La moyenne sur quatre semaines de la variation de l’emploi ADP aux États-Unis a reculé à 35,75k au 2 mai, contre 42,25k précédemment. Ce mouvement suggère un rythme plus modéré de progression des créations d’emplois dans le secteur privé sur la dernière fenêtre de quatre semaines.
En termes absolus, la baisse s’élève à 6,50k. Malgré tout, la moyenne demeure positive, ce qui indique une poursuite de l’expansion de l’emploi selon la mesure d’ADP.
Des éléments indiquent un refroidissement du marché du travail
Nous considérons le repli de la moyenne d’emploi ADP comme un signal précoce important d’un refroidissement du marché du travail. La baisse de 42,25k à 35,75k sur la moyenne quatre semaines n’est pas un simple à-coup, mais une tendance qui suggère un essoufflement de la dynamique d’embauche. Cela pointe vers un affaiblissement de l’activité économique à l’approche des mois d’été.
Cette lecture est confortée par le dernier rapport officiel sur l’emploi, où les créations d’emplois non agricoles (Non-Farm Payrolls) d’avril se sont établies à un décevant 85 000, bien en dessous du consensus de 150 000. Par ailleurs, les dernières données d’inflation CPI publiées à la mi-mai ont montré un ralentissement de l’inflation sous-jacente à 3,1 %, son rythme le plus faible depuis plus d’un an. Cette combinaison d’un marché du travail moins dynamique et d’une inflation en décélération renforce l’argument en faveur d’une Réserve fédérale plus prudente.
Implications de marché et positionnement
Au vu de ces données, nous estimons que le marché sous-évalue la probabilité d’une baisse de taux de la Réserve fédérale plus tard cette année. L’outil CME FedWatch indique désormais une probabilité de 65 % d’une baisse de taux d’ici la réunion de septembre, contre seulement 30 % il y a un mois. Nous nous positionnons donc en faveur d’un mouvement baissier des taux courts via les contrats à terme SOFR et Fed Funds.

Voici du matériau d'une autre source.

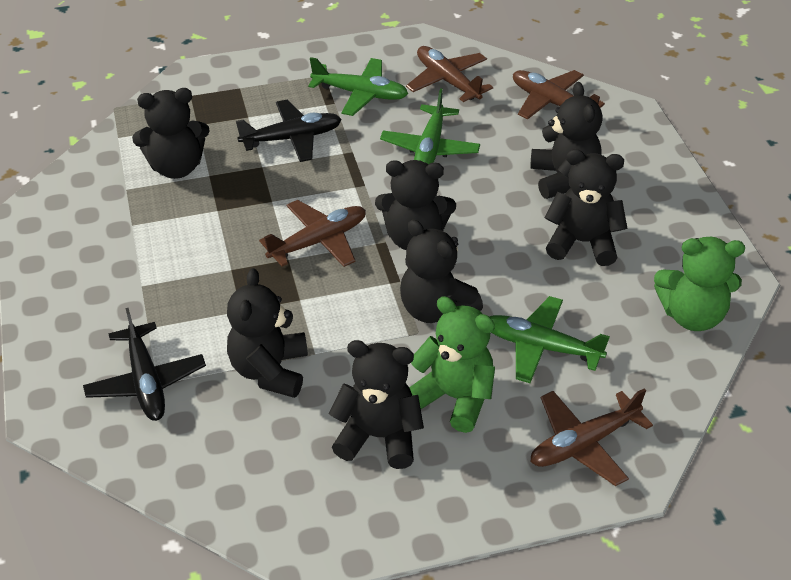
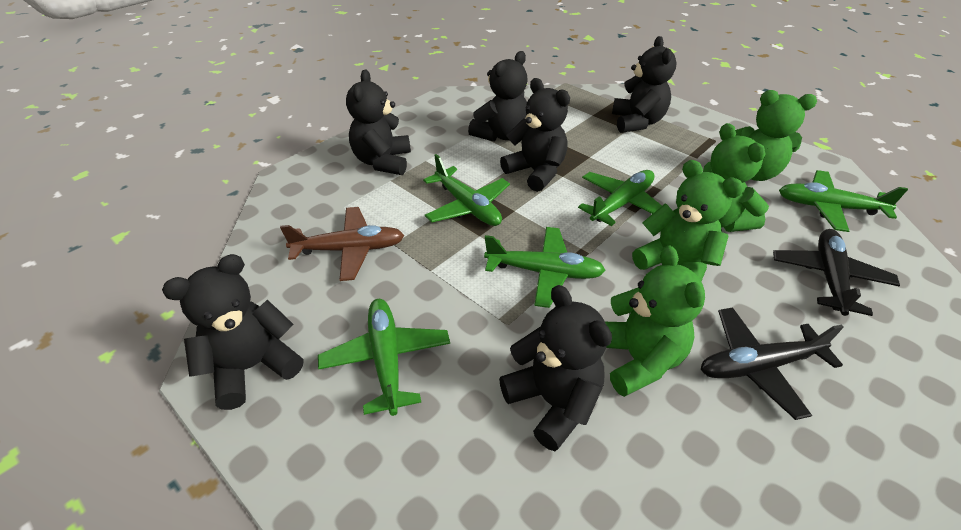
black teddy bear: 7 -> 6
brown plane: 4 -> 1
green plane: 3 -> 5
green teddy bear: 2 -> 4

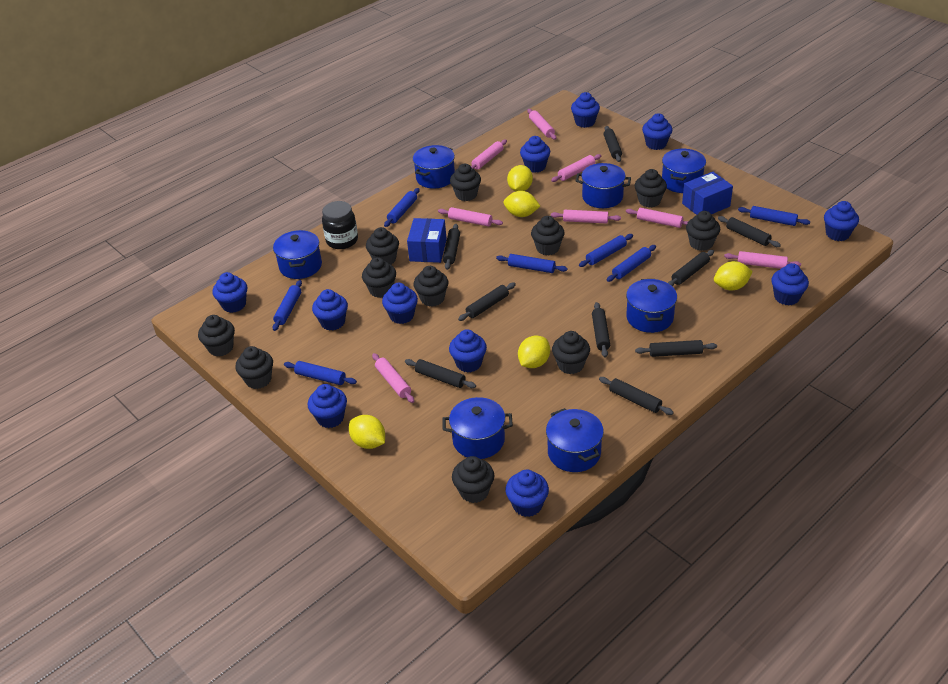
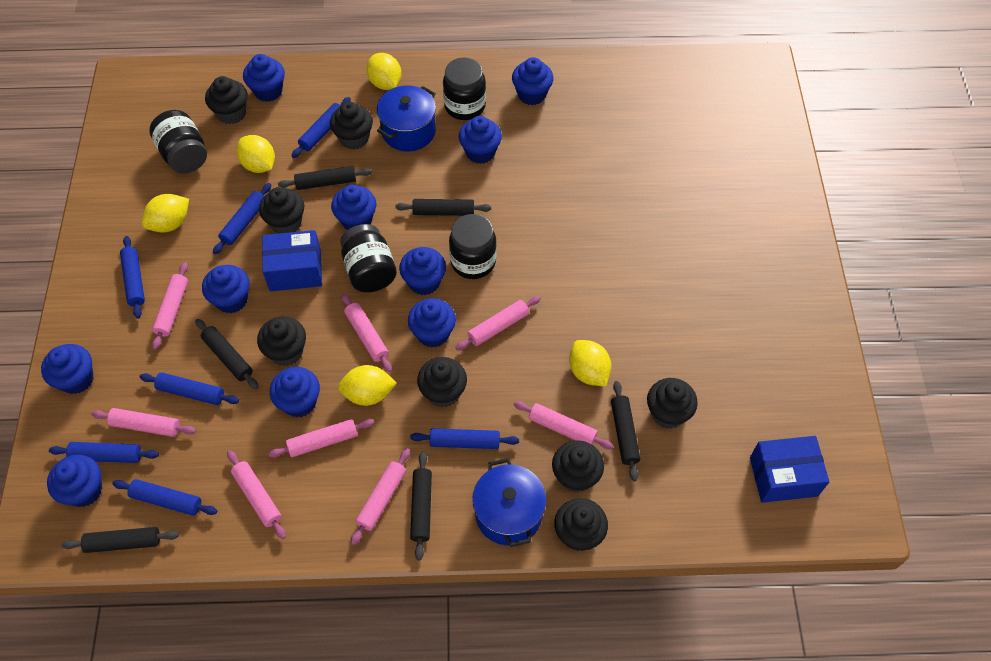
black cupcake: 11 -> 8
black jar: 1 -> 4
black rolling pin: 9 -> 6
blue cupcake: 11 -> 10
blue pot: 7 -> 2

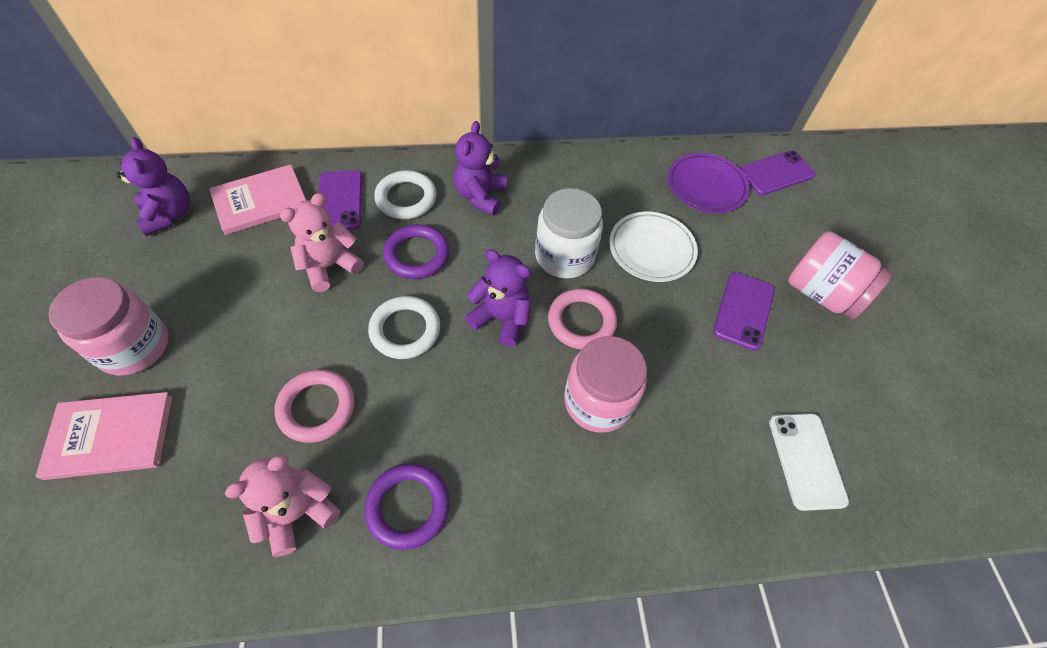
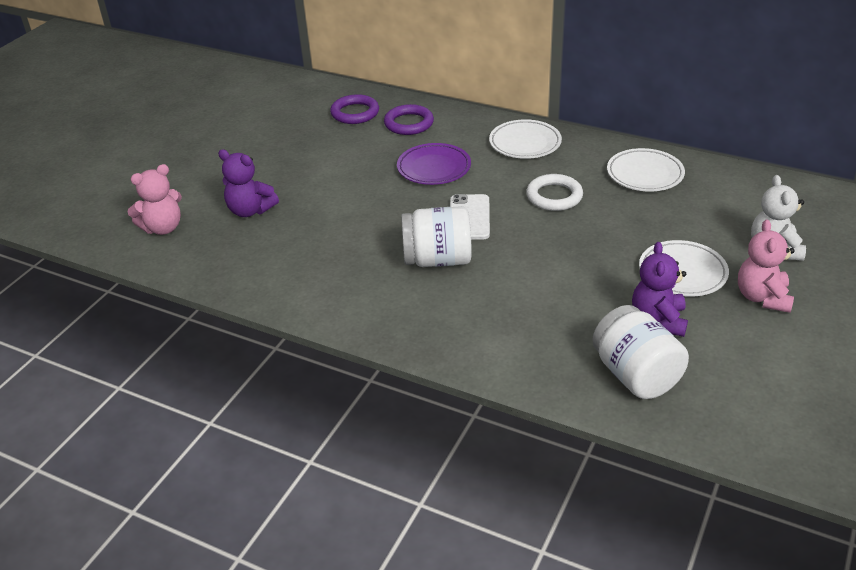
pink book: 2 -> 0
pink jar: 3 -> 0
pink ring: 2 -> 0
purple phone: 3 -> 0
purple teddy bear: 3 -> 2
white jar: 1 -> 2
white plate: 1 -> 3
white ring: 2 -> 1
white teddy bear: 0 -> 1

Pour les dérivés sur indices actions, le scénario suggère une période de volatilité accrue. La tension entre une économie qui ralentit (baissier) et la perspective d’un assouplissement monétaire (haussier) devrait se traduire par des marchés heurtés. Nous envisageons donc d’acheter de la protection via des options de vente (puts) sur le S&P 500, ou d’acquérir des options d’achat (calls) sur le VIX afin de tirer parti des variations de prix attendues.
Nous anticipons également un affaiblissement du dollar américain à mesure que les anticipations de baisse de taux s’ancrent davantage. Historiquement, l’indice du dollar recule en moyenne de 2 à 3 % au cours des trois mois précédant la première baisse de taux d’un nouveau cycle d’assouplissement. Dans cette optique, les options sur futures de devises — en particulier sur l’euro et le yen japonais — constituent un moyen attractif de se positionner sur ce mouvement.